Mr. Hostetter: We have sent out a few books to the country domestic science clubs through the mails, and we have a greater demand for them than we could ever supply. Now I find this experience: the express companies, in the matter of books, would carry a book more cheaply than the United States mail. I am quite confident that the express companies would return the books free, or at a very low rate, if the charges were prepaid. I move that this meeting recommend that the American Library Association take up the question of procuring reduced transportation rates for all free circulating library books.

Mr. Dewey: If this large meeting is practically agreed on the importance of that, we could send the recommendation into the Council meeting to-night. It seems to me simply inconceivable that we are willing to allow periodicals, bad and indifferent, and the yellow journals, to receive the pound postal rate, while our libraries, suffering from lack of income and working for the public benefit, cannot use the public facilities as cheaply as the people who are using them for public harm instead of public good. I had supposed there would be unanimous approval of an act to register public libraries, owned and maintained for the public benefit, so that they could receive the pound postal rate on books.

Mr. Hostetter's motion was seconded.

Mr. Dewey: Let us see if there is anything more on this question before the motion is put. There is a bill closely allied to this going into the next Congress. Mr. Hutchins, will you state it briefly?

Mr. Hutchins: We have twice tried to secure better transportation in the state of Wisconsin. We have found rural mail carriers who said that they would carry books to the farmers for a travelling library without cost, but the United States law said that we could not do this; that we cannot carry in this way anything under four pounds in weight except it is stamped. Congressman Jenkins, therefore, has drawn a bill which gives libraries authority to send their books free along rural mail routes. At present the farmer must either carry the book himself and return it to the public library, or he must pay postage.

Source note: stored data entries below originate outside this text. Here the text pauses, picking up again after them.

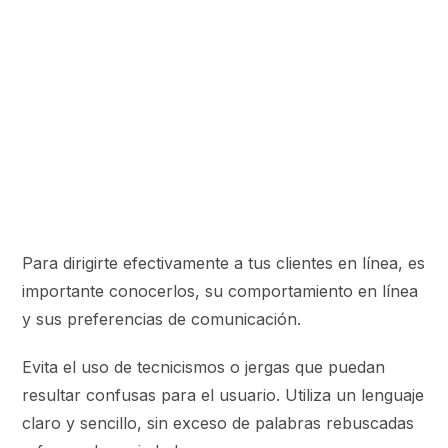
Para dirigirte efectivamente a tus clientes en línea, es
importante conocerlos, su comportamiento en línea
y sus preferencias de comunicación.
Evita el uso de tecnicismos o jergas que puedan
resultar confusas para el usuario. Utiliza un lenguaje
claro y sencillo, sin exceso de palabras rebuscadas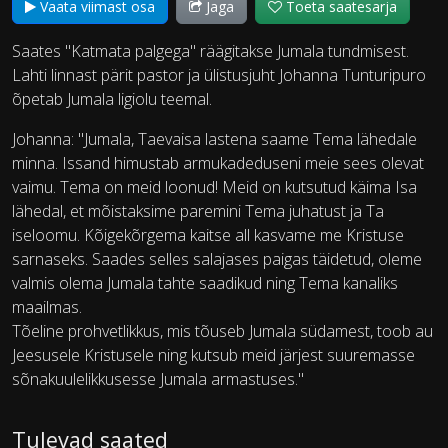
Vaata viimast osa
Jaga
Toeta saatesarja
Saates "Katmata palgega" räägitakse Jumala tundmisest.
Lahti linnast pärit pastor ja ülistusjuht Johanna Tunturipuro
õpetab Jumala ligiolu teemal.
Johanna: "Jumala, Taevaisa lastena saame Tema lähedale
minna. Issand himustab armukadeduseni meie sees olevat
vaimu. Tema on meid loonud! Meid on kutsutud käima Isa
lähedal, et mõistaksime paremini Tema juhatust ja Ta
iseloomu. Kõigekõrgema kaitse all kasvame me Kristuse
sarnaseks. Saades selles salajases paigas täidetud, oleme
valmis olema Jumala tahte saadikud ning Tema kanaliks
maailmas.
Tõeline prohvetlikkus, mis tõuseb Jumala südamest, toob au
Jeesusele Kristusele ning kutsub meid järjest suuremasse
sõnakuulelikkusesse Jumala armastuses."
Tulevad saated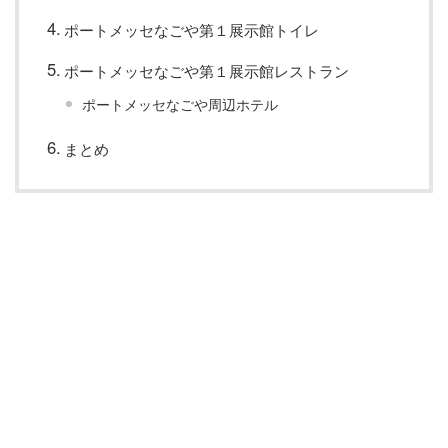
ポートメッセなごや第１展示館トイレ
ポートメッセなごや第１展示館レストラン
ポートメッセなごや周辺ホテル
まとめ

Mr. Dewey: You say that the carriers cannot take packages under four pounds without stamps?

Mr. Hutchins: Yes; the government rules that packages under four pounds are to be sent by mail. Larger packages we could send by the carriers, and we have sometimes thought of sending 15 or 20 books to a neighborhood for distribution. I think that could be done, under the government rule, if the mail carrier was willing to carry them.

Mr. Dewey: The idea is, that the carrier must not carry anything to compete with the postal service.

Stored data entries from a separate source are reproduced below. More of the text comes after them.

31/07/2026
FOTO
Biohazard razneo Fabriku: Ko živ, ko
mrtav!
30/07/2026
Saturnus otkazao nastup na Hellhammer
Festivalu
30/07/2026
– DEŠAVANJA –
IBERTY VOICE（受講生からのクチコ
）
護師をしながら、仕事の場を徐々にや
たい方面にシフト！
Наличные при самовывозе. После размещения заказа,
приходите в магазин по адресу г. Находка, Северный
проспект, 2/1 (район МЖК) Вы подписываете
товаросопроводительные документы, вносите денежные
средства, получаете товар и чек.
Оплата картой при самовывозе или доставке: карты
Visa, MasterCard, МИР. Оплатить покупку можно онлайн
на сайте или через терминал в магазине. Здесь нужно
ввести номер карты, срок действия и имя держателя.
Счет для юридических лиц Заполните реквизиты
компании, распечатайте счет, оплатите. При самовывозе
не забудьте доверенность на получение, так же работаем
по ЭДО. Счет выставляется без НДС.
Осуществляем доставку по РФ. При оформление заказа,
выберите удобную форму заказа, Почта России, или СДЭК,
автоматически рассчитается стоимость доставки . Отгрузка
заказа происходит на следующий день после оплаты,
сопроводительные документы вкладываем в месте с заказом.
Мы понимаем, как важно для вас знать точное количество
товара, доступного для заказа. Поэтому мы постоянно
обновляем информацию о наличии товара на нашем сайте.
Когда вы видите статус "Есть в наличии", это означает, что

Mr. Hutchins: Mr. Jenkins, who has drawn this bill for us, has submitted it to all the Senators and Representatives in the United States, and nearly all favor it. Now, I am in favor of Mr. Scott's bill, which gives libraries reduced rates through the whole United States. As things are to-day, if you want to send a travelling library book 100 miles out into the country it costs as much as to send it to San Francisco or New York. If we can get the government to allow transportation by rural free mail delivery it will be an entering wedge for this other bill.

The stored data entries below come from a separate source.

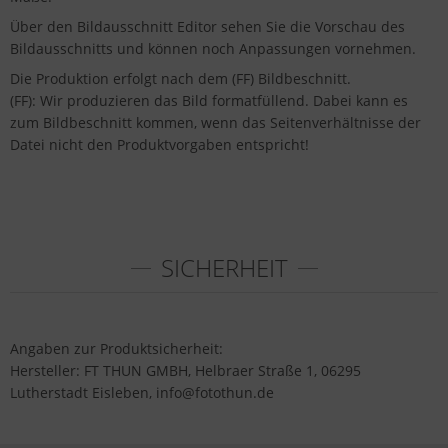
Über den Bildausschnitt Editor sehen Sie die Vorschau des
Bildausschnitts und können noch Anpassungen vornehmen.
Die Produktion erfolgt nach dem (FF) Bildbeschnitt.
(FF): Wir produzieren das Bild formatfüllend. Dabei kann es
zum Bildbeschnitt kommen, wenn das Seitenverhältnisse der
Datei nicht den Produktvorgaben entspricht!
SICHERHEIT
Angaben zur Produktsicherheit:
Hersteller: FT THUN GMBH, Helbraer Straße 1, 06295
Lutherstadt Eisleben, info@fotothun.de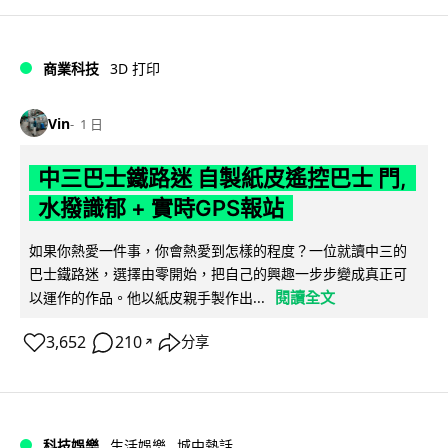
商業科技
3D 打印
Vin
1 日
中三巴士鐵路迷 自製紙皮遙控巴士 門,
水撥識郁 + 實時GPS報站
如果你熱愛一件事，你會熱愛到怎樣的程度？一位就讀中三的
巴士鐵路迷，選擇由零開始，把自己的興趣一步步變成真正可
閱讀全文
以運作的作品。他以紙皮親手製作出...
3,652
210
分享
↗
科技娛樂
生活娛樂
城中熱話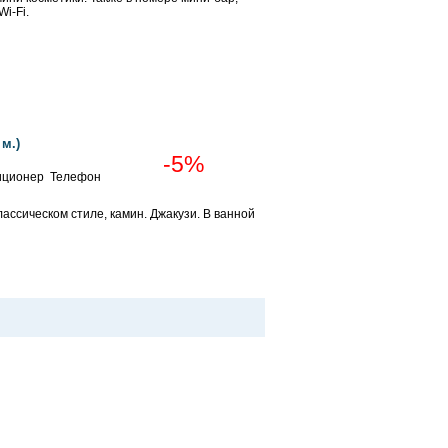
i-Fi.
Забронировать
Забронировать
м.)
-5%
иционер Телефон
лассическом стиле, камин. Джакузи. В ванной
Забронировать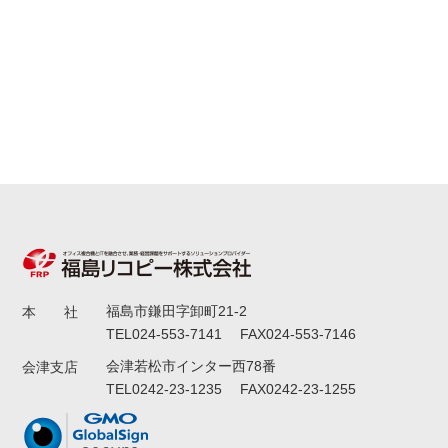
福島市鎌田字卸町21-2
本 社
TEL024-553-7141 FAX024-553-7146
会津若松市インター西78番
会津支店
TEL0242-23-1235 FAX0242-23-1255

Mr. Bowerman: Why cannot the legislation adopting the rural mail delivery also include this matter of the pound rates? Why not have both provisions in one bill? My library is practically free to the whole of Newcastle county, not confined simply to Wilmington, but it is a farming community. We would like to send books to every part of the county, practically to every part of the state. The library is practically free to the state of Delaware, so far as people can come to us, but they cannot come to us; we would like to go to them, but we cannot do it, because of the expense. We could do it if we could afford sufficient postage to send books.